I found a nice ext2 filesystem driver for the PC (ext2fsd.com) and I thought I could just manage the ext2 thumb drive with that, but it only almost worked: Since it makes the ext2 volume appear as a normal Windows disk (complete with drive letter), it’s subject to Windows’ (long) file name conventions. Unfortunately a couple of files in the Arch linux distro have names with characters Windows doesn’t like, (like /var/lib/pacman/local/vi-1:050325-1) so it refuses to work with them. Maybe there’s some other driver that doesn’t try to integrate so tightly with Windows that could avoid those problems, but this one doesn’t cut it.
Update 3/21/14: I’m finally getting around to putting a Pogoplug up at Workshop88. I brought a working one (with a serial port) in to see if I could get it running. Ted set up a DMZ and gave me a static address on 192.168.2.
I failed, as the boot sequence hung on ntpdate (really ntpd -q) because it couldn’t contact an ntp server. Unfortunately, even though I had a serial console (through a 3.3V USB-serial adapter and the Dell mini), I couldn’t break the hung ntpdate. When I connected it to a network port on the Dell which had been manually set to 192.168.99.99 (the Pogo’s old default router), I could ping the Pogo, but not ssh to it. That’s apparently because the daemon startup order in /etc/rc.local starts ntpdate just before sshd – so I can’t ssh in. Boo.

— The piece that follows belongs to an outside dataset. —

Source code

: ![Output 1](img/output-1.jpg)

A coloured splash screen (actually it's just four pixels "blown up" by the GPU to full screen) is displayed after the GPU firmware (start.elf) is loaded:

I brought it back home, and it came right up on the network it was built for. Ssh’d in, I modified rc.local with the new IP and (guessed) default gateway, hostname w88pogo, and changed the daemon startup order to start sshd (and lighttpd) before ntpdate. I saved the backup tar file I found there (though didn’t build a new one with the known working config), then made and saved a copy of a backup with the W88 config. I think it will boot correctly when I bring it to the space, and it should at least let me ssh in if there’s a problem, but I hope that found backup will let me get it back up at home if there’s a problem.
I’m very glad I did the work to get that backup script working!